DO NOT patch the parser to silently accept malformed rows. The ingester's strict reject-and-flag behaviour is the whole reconciliation value-add — a "fixed" parser that silently drops rows would make drift detection blind.

Resolution

  • Cause 1: write a follow-up test fixture against the new format, ship a parser update, deploy. Add a release-time fixture check that asserts a known-good file from each active partner still parses.
  • Cause 2: harden the operator workflow that fetches the file — usually a Makefile target or a Lambda. Pin to a specific URL pattern that's unambiguous about the artifact type.
  • Cause 3: add encoding detection at the boundary; golang.org/x/text/encoding/charmap lets us auto-detect + convert.
  • Cause 4: file partner-side ticket. Negative/zero amount lines are often "informational" entries that don't belong in our reconciliation set — adjust the contract docs to filter them at ingest time rather than per-row reject.
  • Cause 5: file partner-side ticket; in the meantime, ingest with csv.Reader.LazyQuotes = true (already set in our ingester) and a sanity check that the partner-reference field still parses cleanly.
  • Cause 6: revert the regression. Add the test case that would have caught it.

Escalation

  • 4 hours without diagnosis → page the platform on-call.
  • 24 hours with no successful ingest for a partner → notify finance/ops; the drift detector is blind for that partner.

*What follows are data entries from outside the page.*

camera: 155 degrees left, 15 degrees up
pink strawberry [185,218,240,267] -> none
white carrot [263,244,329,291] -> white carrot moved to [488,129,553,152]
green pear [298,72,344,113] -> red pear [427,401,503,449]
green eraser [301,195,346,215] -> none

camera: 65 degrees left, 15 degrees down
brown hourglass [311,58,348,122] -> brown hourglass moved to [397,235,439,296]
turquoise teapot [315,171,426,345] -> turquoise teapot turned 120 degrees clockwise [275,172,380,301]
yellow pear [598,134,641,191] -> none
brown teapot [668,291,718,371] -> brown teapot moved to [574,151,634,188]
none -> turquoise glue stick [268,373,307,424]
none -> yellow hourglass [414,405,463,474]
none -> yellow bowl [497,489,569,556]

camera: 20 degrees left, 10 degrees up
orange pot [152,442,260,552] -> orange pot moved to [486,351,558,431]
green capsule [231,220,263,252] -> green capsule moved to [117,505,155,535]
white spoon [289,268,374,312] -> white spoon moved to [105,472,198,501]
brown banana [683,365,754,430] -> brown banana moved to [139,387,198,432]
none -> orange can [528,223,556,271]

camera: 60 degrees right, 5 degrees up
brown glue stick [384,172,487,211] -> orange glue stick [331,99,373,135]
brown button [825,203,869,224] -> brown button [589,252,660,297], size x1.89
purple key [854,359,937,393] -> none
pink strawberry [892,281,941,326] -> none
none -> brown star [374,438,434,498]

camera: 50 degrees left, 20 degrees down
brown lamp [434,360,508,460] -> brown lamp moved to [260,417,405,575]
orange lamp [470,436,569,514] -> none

  • 48 hours during the S4.6 soak window → release is blocked; notify engineering lead + finance lead.

  • Cause 1 (new format) during partner-side-driven schema migration → no escalation needed; this is normal partner ops. File a ticket; ship the parser update on the next release.
  • Ingester: services/integration-gateway/internal/reconciliation/dashen_ingester.go.
  • Per-line error model: LineError in services/integration-gateway/internal/reconciliation/types.go.
  • Storage: bank_statement_line table — migration services/integration-gateway/migrations/0002_bank_statement_line.up.sql. The ON CONFLICT on (tenant_id, partner, partner_reference) is the load-bearing idempotency guard for re-ingest.
  • Matcher (consumes successfully-ingested rows): services/integration-gateway/internal/reconciliation/matcher.go. Once ingestion succeeds, the next matcher run picks up the new rows automatically.